Since the league began enforcing its rules and checking for sticky substances that help pitchers improve their grip, Richards has seen his ERA balloon from 4.09 to as high as 4.96 (it’s now at 4.91). He’s given up four or more earned runs in four of his last six starts, and he hasn’t pitched six or more innings in a game in nearly two months.

It’s true, of course, that offense is generally up throughout Major League Baseball after a trying start to the season. Though strikeout and walk rates haven’t changed much in either league since June 15, basically every other major batting statistic, from average to slugging percentage to wRC+, has shot up.

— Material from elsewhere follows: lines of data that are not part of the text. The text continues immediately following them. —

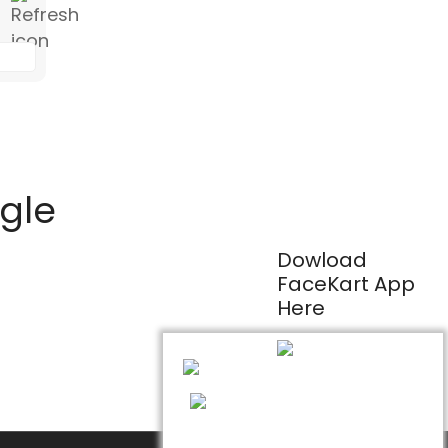
ogle
Dowload
FaceKart App
Here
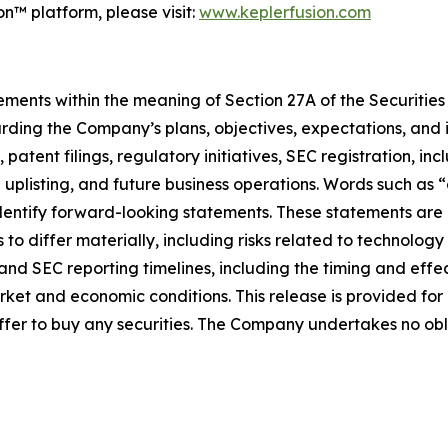
n™ platform, please visit:
www.keplerfusion.com
ments within the meaning of Section 27A of the Securities 
ding the Company’s plans, objectives, expectations, and i
tent filings, regulatory initiatives, SEC registration, inc
listing, and future business operations. Words such as “a
 identify forward-looking statements. These statements are
 to differ materially, including risks related to technolog
t and SEC reporting timelines, including the timing and ef
rket and economic conditions. This release is provided fo
 an offer to buy any securities. The Company undertakes no 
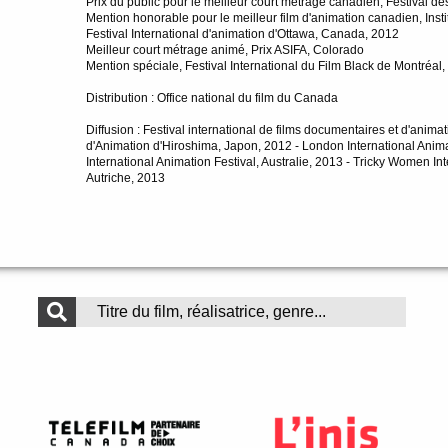
Prix du public pour le meilleur court métrage canadien, Festival 
Mention honorable pour le meilleur film d'animation canadien, Ins
Festival International d'animation d'Ottawa, Canada, 2012
Meilleur court métrage animé, Prix ASIFA, Colorado
Mention spéciale, Festival International du Film Black de Montréa
Distribution : Office national du film du Canada
Diffusion : Festival international de films documentaires et d'anima
d'Animation d'Hiroshima, Japon, 2012 - London International Anima
International Animation Festival, Australie, 2013 - Tricky Women I
Autriche, 2013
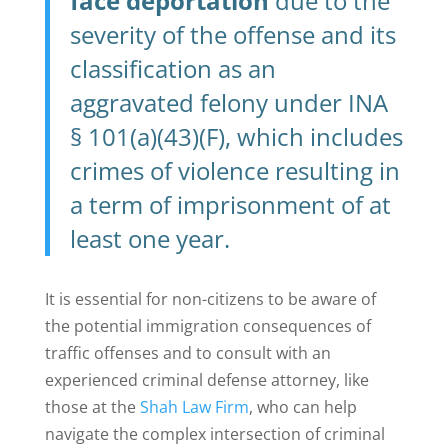
face deportation
due to the
severity of the offense and its
classification as an
aggravated felony under INA
§ 101(a)(43)(F), which includes
crimes of violence resulting in
a term of imprisonment of at
least one year.
It is essential for non-citizens to be aware of
the potential immigration consequences of
traffic offenses and to consult with an
experienced criminal defense attorney, like
those at the
Shah Law Firm
, who can help
navigate the complex intersection of criminal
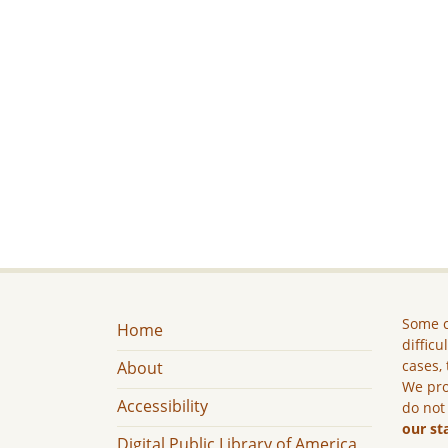
Some c
Home
difficu
cases, 
About
We pro
Accessibility
do not
our st
Digital Public Library of America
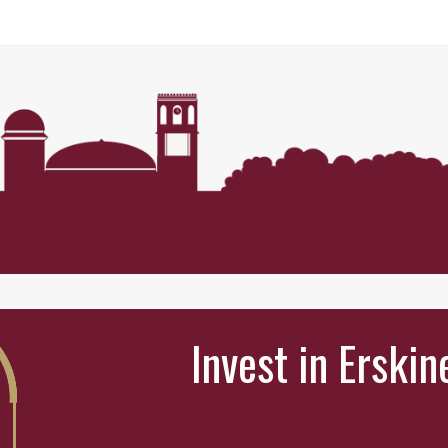
Invest in Erskin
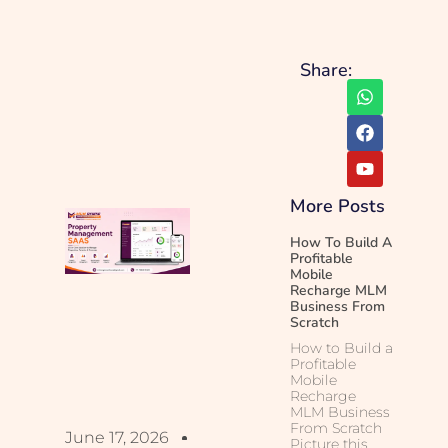
Share:
More Posts
How To Build A
Profitable
Mobile
Recharge MLM
Business From
Scratch
How to Build a
Profitable
Mobile
Recharge
MLM Business
From Scratch
June 17, 2026
Picture this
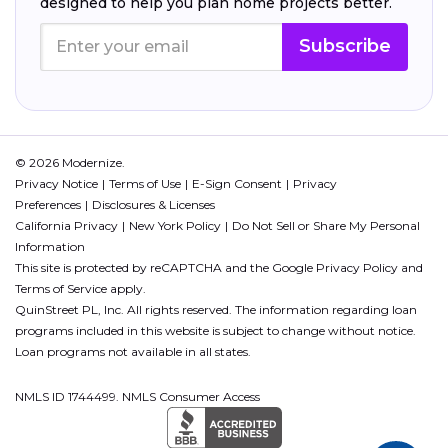
designed to help you plan home projects better.
Subscribe
© 2026 Modernize.
Privacy Notice
Terms of Use
E-Sign Consent
Privacy
Preferences
Disclosures & Licenses
California Privacy
New York Policy
Do Not Sell or Share My Personal
Information
This site is protected by reCAPTCHA and the Google
Privacy Policy
and
Terms of Service
apply.
QuinStreet PL, Inc. All rights reserved. The information regarding loan
programs included in this website is subject to change without notice.
Loan programs not available in all states.
NMLS ID 1744499. NMLS Consumer Access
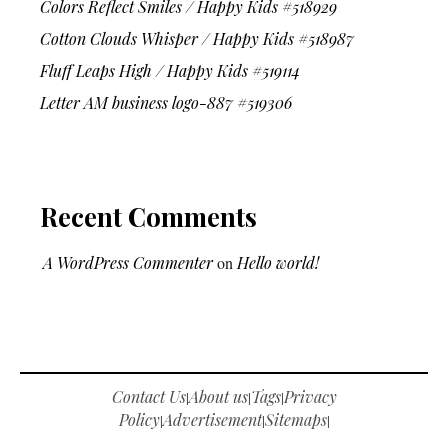
Colors Reflect Smiles / Happy Kids #518929
Cotton Clouds Whisper / Happy Kids #518987
Fluff Leaps High / Happy Kids #519114
Letter AM business logo-887 #519306
Recent Comments
A WordPress Commenter
on
Hello world!
Contact Us
About us
Tags
Privacy
|
|
|
Policy
Advertisement
Sitemaps
|
|
|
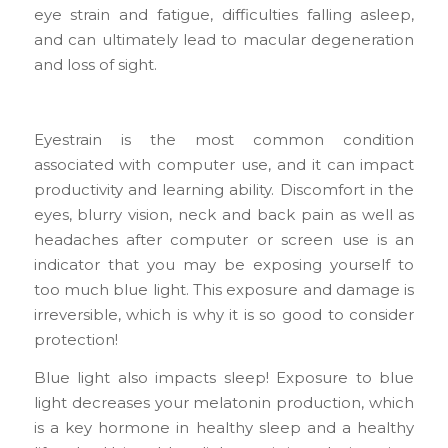
eye strain and fatigue, difficulties falling asleep,
and can ultimately lead to macular degeneration
and loss of sight.
Eyestrain is the most common condition
associated with computer use, and it can impact
productivity and learning ability. Discomfort in the
eyes, blurry vision, neck and back pain as well as
headaches after computer or screen use is an
indicator that you may be exposing yourself to
too much blue light. This exposure and damage is
irreversible, which is why it is so good to consider
protection!
Blue light also impacts sleep! Exposure to blue
light decreases your melatonin production, which
is a key hormone in healthy sleep and a healthy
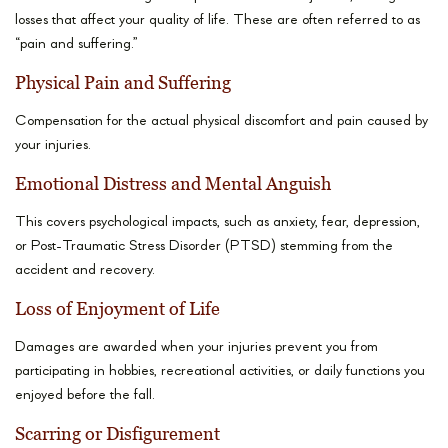
losses that affect your quality of life. These are often referred to as
“pain and suffering.”
Physical Pain and Suffering
Compensation for the actual physical discomfort and pain caused by
your injuries.
Emotional Distress and Mental Anguish
This covers psychological impacts, such as anxiety, fear, depression,
or Post-Traumatic Stress Disorder (PTSD) stemming from the
accident and recovery.
Loss of Enjoyment of Life
Damages are awarded when your injuries prevent you from
participating in hobbies, recreational activities, or daily functions you
enjoyed before the fall.
Scarring or Disfigurement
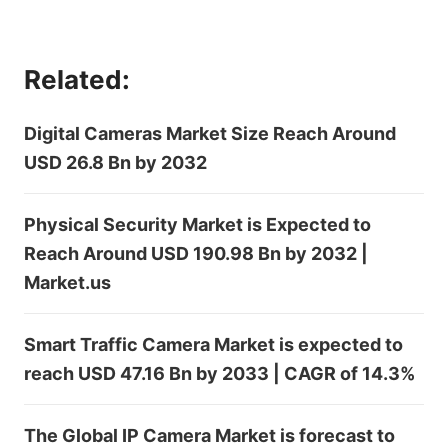
Related:
Digital Cameras Market Size Reach Around
USD 26.8 Bn by 2032
Physical Security Market is Expected to
Reach Around USD 190.98 Bn by 2032 |
Market.us
Smart Traffic Camera Market is expected to
reach USD 47.16 Bn by 2033 | CAGR of 14.3%
The Global IP Camera Market is forecast to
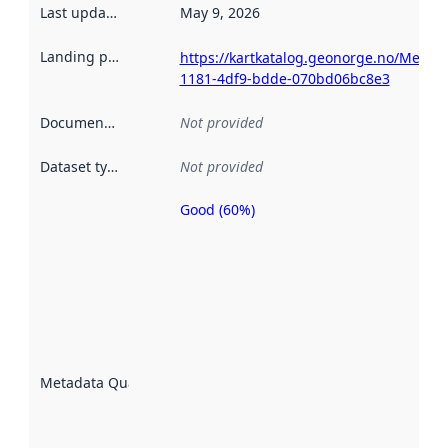
Last updated
:
May 9, 2026
Landing page
:
https://kartkatalog.geonorge.no/Metad
1181-4df9-bdde-070bd06bc8e3
Documentation
:
Not provided
Dataset type
:
Not provided
Good (60%)
Metadata
quality is
an
indicator
of how
well the
datasets
are
described
Metadata Quality
:
using
metadata.
Read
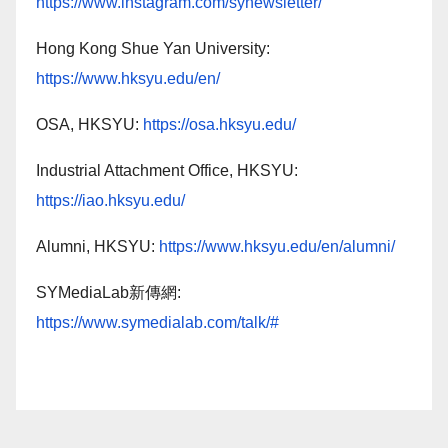
https://www.instagram.com/synewsletter/
Hong Kong Shue Yan University:
https://www.hksyu.edu/en/
OSA, HKSYU:
https://osa.hksyu.edu/
Industrial Attachment Office, HKSYU:
https://iao.hksyu.edu/
Alumni, HKSYU:
https://www.hksyu.edu/en/alumni/
SYMediaLab新傳網:
https://www.symedialab.com/talk/#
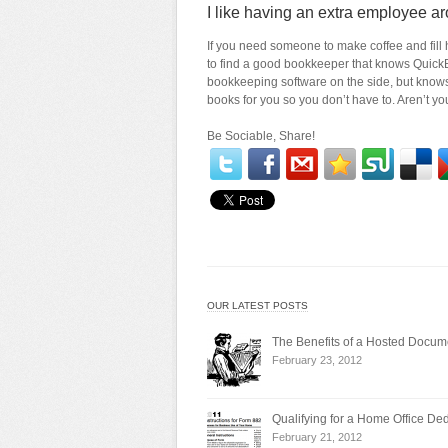
I like having an extra employee ar
If you need someone to make coffee and fill hi
to find a good bookkeeper that knows Quick
bookkeeping software on the side, but know
books for you so you don’t have to. Aren’t y
Be Sociable, Share!
OUR LATEST POSTS
The Benefits of a Hosted Doc
February 23, 2012
Qualifying for a Home Office De
February 21, 2012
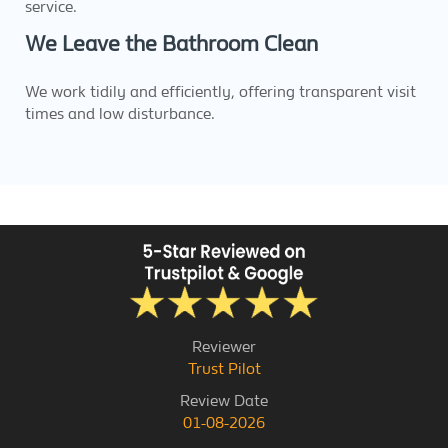
service.
We Leave the Bathroom Clean
We work tidily and efficiently, offering transparent visit
times and low disturbance.
Reviewer
Trust Pilot
Review Date
01-08-2026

So Richards isn’t unique in struggling to contain offenses.


But his normally electric stuff appears to be suffering more than almost any other pitcher’s in the league.

A study by the New York Times revealed that Richards’s fastball spin rates suffered the third-largest drop of the 131 pitchers in its analysis, which dates back to 2017. Though the Red Sox hurler’s fastball has generally been just a touch below his season average in his starts since the rule changes, his heater has lost an average of 206 revolutions per minute over that time frame.

Only James Kaprielian of the Oakland Athletics and Trevor Bauer of the Los Angeles Dodgers, respectively, have seen their fastball spin rates dip more than Richards’s since June 15. During that time frame, his fastball has recorded a better-than-average pitch value in a start just once according to Fangraphs — his latest appearance on July 9 against Philadelphia.

Richards’s fastball especially failed him in the three starts immediately after the substance crackdown, with his fastball being one of his worst pitches in terms of runs above average.

Despite his manager’s insistence that spin rate wasn’t a problem, Richards fueled the conversation with his wrathful comments about the new regulations. But his numbers have slowly trended in the right direction as he’s allowed five earned runs in his first two starts of the month.


“I’ve had to reinvent a lot of things, but I’ve already talked about that stuff, so I’m trying to move forward,” he said after his latest start. “I’m trying to improve. I’m about taking steps forward now.”

He’ll try to keep that momentum going against the Toronto Blue Jays Tuesday evening and add to a more positive overall trend for Red Sox pitchers, who have a better ERA since MLB’s new substance enforcement rules than they did before it.